Many gig companies responded by creating funds that would pay workers their usual wages should they be diagnosed with COVID-19, or have to quarantine after being exposed to the virus.
But workers shouldn’t have to rely on companies to continue those practices. In June, Seattle became the first city to pass a local emergency ordinance that would require companies to provide sick pay for gig workers. The question now is whether other cities, states, or even the federal government will follow suit.
One of the IRS’ rules distinguishing independent contractors from employees says that employees have supplies and equipment necessary for their jobs provided for them by their employers, while independent contractors provide their own.
In the age of COVID-19, this is yet another rule we’re seeing shift. As gig workers have continued to work on the front lines and potentially expose themselves to illness, they’ve called for their companies to provide them with personal protective equipment, cleaning supplies, and other equipment to help make their jobs safer.
Companies like Instacart and Uber have answered that call, but gig workers have had mixed reviews about whether their companies are doing enough to keep them safe.
Gig workers deserve more rights and better protections, and one of the best things we can do about that now is to call for legislative change. This can be done by writing letters and emails to your congresspeople, asking them to take action on better protecting gig workers. You can also vote for candidates who support the rights of all workers.
There are also major pushes for unions to better represent gig workers in different industries. If you’re a gig worker looking for better protection, you might be able to find and join a union that represents your type of work and the protections you’d like to see.
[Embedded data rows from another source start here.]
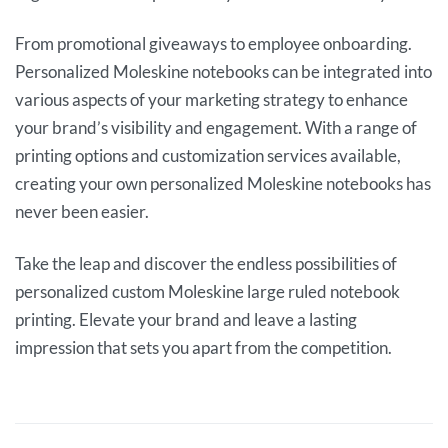
From promotional giveaways to employee onboarding.
Personalized Moleskine notebooks can be integrated into
various aspects of your marketing strategy to enhance
your brand’s visibility and engagement. With a range of
printing options and customization services available,
creating your own personalized Moleskine notebooks has
never been easier.
Take the leap and discover the endless possibilities of
personalized custom Moleskine large ruled notebook
printing. Elevate your brand and leave a lasting
impression that sets you apart from the competition.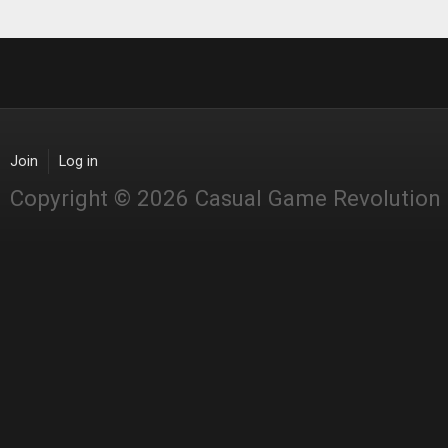
Join
Log in
Copyright © 2026 Casual Game Revolution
In many cases, because legal protections are so thin, gig workers need to turn to lawsuits against companies that violate their rights or treat them unfairly. This can be expensive and time-consuming, and almost no gig worker has the kind of legal resources that a company like Uber or Instacart does.
So instead of a lawsuit, gig workers should consider another way to protect themselves: Consumer arbitration. Arbitration is a bit like small claims court, in that each side in the dispute shares their story, and then an independent third party, called an arbitrator, makes a decision about who is in the right and what compensation they should receive. Arbitration is legally binding, but often faster and more affordable than taking a company to court.
Gig work is a great alternative option to traditional employment, but this new gig economy is still in its infancy and it’s crucial to keep up on changing laws and rights. Happy gigging!